---------- Material for this exercise

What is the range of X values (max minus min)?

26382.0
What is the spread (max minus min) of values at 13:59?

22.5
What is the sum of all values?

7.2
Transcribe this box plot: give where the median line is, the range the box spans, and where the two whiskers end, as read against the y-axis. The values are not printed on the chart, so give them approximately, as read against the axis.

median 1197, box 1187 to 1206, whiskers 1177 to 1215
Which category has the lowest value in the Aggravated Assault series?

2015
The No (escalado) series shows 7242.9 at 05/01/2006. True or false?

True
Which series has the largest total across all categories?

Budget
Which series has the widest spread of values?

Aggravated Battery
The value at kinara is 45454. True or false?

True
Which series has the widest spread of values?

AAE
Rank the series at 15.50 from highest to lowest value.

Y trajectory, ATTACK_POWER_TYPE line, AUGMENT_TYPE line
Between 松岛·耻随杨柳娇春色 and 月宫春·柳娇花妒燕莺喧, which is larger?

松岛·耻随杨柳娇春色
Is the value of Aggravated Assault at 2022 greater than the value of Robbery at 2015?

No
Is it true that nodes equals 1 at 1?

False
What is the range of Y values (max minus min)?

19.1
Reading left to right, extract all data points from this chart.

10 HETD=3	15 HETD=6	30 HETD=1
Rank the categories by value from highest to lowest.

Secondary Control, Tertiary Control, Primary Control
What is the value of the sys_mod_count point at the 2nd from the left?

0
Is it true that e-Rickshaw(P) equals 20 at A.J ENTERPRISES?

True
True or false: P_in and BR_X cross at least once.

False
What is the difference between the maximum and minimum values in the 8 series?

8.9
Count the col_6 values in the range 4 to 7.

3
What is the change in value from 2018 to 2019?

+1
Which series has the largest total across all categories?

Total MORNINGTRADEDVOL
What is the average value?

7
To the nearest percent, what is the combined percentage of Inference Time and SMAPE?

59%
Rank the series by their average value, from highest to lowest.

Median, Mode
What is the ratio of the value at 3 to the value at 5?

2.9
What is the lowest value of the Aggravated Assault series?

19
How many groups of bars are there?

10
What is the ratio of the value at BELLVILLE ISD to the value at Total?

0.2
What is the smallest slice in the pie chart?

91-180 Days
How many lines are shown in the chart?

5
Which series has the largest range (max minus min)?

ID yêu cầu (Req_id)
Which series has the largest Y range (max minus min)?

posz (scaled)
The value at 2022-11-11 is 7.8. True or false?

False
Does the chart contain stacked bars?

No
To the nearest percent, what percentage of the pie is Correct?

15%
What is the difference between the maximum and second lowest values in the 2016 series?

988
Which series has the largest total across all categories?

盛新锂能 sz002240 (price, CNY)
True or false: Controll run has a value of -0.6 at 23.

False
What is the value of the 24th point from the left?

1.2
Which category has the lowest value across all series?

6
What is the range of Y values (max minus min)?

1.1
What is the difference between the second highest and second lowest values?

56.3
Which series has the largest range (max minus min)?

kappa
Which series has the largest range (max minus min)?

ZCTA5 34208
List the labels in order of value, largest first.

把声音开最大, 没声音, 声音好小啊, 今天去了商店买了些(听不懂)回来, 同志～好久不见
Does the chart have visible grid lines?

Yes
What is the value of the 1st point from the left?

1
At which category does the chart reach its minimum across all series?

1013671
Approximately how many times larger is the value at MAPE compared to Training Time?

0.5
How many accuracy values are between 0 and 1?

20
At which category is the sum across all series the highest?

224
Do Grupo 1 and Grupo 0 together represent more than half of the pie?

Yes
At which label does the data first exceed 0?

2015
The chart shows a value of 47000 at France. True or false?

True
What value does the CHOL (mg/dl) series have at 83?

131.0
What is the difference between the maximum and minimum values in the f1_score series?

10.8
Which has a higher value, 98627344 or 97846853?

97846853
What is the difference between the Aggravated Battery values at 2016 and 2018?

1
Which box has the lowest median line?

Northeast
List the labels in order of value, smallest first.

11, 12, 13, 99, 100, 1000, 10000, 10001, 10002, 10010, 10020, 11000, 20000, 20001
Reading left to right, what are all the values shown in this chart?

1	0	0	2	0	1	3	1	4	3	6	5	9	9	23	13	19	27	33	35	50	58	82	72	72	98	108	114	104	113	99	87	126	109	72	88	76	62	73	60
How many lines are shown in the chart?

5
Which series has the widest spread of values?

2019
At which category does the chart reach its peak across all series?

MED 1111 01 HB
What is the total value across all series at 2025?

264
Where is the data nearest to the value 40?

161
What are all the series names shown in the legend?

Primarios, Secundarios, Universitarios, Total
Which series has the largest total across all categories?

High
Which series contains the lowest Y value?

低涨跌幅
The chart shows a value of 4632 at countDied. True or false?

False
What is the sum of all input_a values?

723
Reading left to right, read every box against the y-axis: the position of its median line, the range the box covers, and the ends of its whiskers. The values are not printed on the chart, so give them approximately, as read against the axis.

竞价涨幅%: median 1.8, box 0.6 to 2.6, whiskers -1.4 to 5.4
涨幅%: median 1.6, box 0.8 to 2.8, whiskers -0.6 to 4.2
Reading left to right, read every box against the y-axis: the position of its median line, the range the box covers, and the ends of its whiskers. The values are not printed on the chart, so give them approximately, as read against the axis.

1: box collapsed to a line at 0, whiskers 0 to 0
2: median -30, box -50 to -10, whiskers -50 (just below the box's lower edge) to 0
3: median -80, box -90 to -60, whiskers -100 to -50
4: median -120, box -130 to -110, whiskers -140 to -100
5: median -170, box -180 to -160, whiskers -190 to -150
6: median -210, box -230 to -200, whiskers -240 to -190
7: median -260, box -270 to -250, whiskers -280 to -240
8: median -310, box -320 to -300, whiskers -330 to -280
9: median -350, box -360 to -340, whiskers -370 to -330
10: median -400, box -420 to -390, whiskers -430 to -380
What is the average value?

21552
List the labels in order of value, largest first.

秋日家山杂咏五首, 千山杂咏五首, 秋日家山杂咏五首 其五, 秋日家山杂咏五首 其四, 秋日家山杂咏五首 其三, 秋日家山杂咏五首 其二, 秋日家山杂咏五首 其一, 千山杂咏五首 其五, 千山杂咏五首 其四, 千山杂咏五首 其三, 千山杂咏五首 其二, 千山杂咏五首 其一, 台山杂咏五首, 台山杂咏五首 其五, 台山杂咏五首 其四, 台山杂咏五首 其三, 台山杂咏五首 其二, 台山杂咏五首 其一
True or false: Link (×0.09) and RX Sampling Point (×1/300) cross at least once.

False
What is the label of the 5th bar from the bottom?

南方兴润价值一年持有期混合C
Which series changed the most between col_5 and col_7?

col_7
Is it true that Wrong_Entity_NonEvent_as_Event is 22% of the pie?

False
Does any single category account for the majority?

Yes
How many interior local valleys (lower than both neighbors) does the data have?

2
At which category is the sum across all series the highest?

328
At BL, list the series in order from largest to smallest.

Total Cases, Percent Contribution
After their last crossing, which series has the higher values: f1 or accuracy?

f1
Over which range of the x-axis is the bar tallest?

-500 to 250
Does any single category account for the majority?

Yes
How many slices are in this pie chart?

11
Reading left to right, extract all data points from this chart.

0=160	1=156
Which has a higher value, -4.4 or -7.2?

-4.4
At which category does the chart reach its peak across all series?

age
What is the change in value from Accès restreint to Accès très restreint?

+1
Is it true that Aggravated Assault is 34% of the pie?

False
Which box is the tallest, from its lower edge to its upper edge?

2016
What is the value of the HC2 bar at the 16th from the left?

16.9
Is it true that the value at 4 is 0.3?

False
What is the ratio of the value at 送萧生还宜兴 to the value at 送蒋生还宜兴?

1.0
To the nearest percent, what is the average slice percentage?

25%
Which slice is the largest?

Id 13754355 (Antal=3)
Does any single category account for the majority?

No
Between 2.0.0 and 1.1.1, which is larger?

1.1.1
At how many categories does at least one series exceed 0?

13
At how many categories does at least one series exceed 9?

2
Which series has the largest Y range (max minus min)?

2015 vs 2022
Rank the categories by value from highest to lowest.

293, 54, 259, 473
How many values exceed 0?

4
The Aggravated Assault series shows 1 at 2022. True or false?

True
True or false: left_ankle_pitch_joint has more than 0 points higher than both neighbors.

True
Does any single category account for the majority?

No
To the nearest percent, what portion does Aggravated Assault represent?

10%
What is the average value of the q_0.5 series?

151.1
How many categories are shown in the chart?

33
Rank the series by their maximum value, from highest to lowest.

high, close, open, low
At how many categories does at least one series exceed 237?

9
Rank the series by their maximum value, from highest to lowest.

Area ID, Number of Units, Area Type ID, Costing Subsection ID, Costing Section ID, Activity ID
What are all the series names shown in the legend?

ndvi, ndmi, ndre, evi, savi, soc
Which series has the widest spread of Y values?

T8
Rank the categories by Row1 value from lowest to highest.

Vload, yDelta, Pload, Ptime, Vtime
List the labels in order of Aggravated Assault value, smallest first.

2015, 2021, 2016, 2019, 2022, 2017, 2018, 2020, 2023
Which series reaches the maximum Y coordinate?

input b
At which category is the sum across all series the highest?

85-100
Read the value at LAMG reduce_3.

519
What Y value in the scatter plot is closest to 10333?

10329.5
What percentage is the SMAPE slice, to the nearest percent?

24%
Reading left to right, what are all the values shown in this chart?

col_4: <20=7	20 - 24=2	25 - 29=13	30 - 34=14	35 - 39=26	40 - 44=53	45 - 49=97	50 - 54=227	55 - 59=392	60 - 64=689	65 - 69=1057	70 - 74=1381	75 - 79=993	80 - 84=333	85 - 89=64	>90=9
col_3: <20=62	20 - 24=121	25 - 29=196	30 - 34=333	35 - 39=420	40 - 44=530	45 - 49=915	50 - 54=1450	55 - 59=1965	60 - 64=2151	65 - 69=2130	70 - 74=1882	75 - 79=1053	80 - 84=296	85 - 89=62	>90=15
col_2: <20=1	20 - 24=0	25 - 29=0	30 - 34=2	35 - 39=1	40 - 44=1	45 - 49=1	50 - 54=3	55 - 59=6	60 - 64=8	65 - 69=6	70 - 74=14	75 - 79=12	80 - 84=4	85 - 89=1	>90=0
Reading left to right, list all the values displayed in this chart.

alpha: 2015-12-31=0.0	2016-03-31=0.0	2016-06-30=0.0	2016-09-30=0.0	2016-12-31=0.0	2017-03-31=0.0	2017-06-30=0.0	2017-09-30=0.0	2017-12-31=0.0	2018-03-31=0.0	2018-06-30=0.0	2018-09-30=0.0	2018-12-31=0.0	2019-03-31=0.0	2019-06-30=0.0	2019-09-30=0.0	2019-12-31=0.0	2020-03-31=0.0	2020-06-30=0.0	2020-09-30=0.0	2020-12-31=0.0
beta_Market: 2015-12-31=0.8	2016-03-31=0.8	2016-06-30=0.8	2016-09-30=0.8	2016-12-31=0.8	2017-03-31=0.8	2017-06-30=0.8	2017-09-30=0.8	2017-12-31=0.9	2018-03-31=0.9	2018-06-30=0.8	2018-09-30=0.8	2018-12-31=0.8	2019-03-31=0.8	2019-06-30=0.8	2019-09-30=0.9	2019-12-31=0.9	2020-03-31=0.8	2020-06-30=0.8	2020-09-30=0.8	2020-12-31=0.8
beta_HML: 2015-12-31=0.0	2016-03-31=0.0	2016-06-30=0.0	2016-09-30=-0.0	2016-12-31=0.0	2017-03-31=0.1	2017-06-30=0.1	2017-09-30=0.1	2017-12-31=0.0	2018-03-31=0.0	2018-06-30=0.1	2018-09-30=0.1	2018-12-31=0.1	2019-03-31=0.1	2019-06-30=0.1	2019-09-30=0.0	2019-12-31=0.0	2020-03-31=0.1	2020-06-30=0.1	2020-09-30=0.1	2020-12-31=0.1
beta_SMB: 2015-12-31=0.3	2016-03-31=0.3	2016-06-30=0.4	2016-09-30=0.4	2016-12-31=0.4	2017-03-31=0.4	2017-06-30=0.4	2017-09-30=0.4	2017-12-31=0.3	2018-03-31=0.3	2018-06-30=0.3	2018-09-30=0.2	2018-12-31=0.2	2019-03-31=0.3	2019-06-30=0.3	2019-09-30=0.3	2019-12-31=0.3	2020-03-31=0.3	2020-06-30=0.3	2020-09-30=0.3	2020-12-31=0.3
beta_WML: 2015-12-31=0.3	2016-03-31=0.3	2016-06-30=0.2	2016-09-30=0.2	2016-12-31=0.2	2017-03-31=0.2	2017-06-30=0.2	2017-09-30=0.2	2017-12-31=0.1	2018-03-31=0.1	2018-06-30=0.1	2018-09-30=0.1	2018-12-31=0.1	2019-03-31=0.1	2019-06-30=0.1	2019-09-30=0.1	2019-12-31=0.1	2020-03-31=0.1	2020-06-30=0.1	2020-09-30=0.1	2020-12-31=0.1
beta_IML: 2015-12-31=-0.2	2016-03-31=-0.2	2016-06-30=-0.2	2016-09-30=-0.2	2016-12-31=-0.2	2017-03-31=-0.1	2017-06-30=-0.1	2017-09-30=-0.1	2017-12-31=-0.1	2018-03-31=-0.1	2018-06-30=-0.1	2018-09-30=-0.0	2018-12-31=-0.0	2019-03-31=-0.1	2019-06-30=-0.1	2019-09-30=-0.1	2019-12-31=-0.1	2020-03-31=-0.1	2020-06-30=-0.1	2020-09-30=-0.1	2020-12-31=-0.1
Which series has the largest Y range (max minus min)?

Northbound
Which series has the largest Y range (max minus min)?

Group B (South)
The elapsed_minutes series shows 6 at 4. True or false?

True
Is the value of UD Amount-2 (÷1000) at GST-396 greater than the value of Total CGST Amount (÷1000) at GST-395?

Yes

--------------------

What this task involves: Repeat the lines above word for word, beginning with the very first one and stopping after the line that contains "Rank the series at".

The answer:
What is the range of X values (max minus min)?

26382.0
What is the spread (max minus min) of values at 13:59?

22.5
What is the sum of all values?

7.2
Transcribe this box plot: give where the median line is, the range the box spans, and where the two whiskers end, as read against the y-axis. The values are not printed on the chart, so give them approximately, as read against the axis.

median 1197, box 1187 to 1206, whiskers 1177 to 1215
Which category has the lowest value in the Aggravated Assault series?

2015
The No (escalado) series shows 7242.9 at 05/01/2006. True or false?

True
Which series has the largest total across all categories?

Budget
Which series has the widest spread of values?

Aggravated Battery
The value at kinara is 45454. True or false?

True
Which series has the widest spread of values?

AAE
Rank the series at 15.50 from highest to lowest value.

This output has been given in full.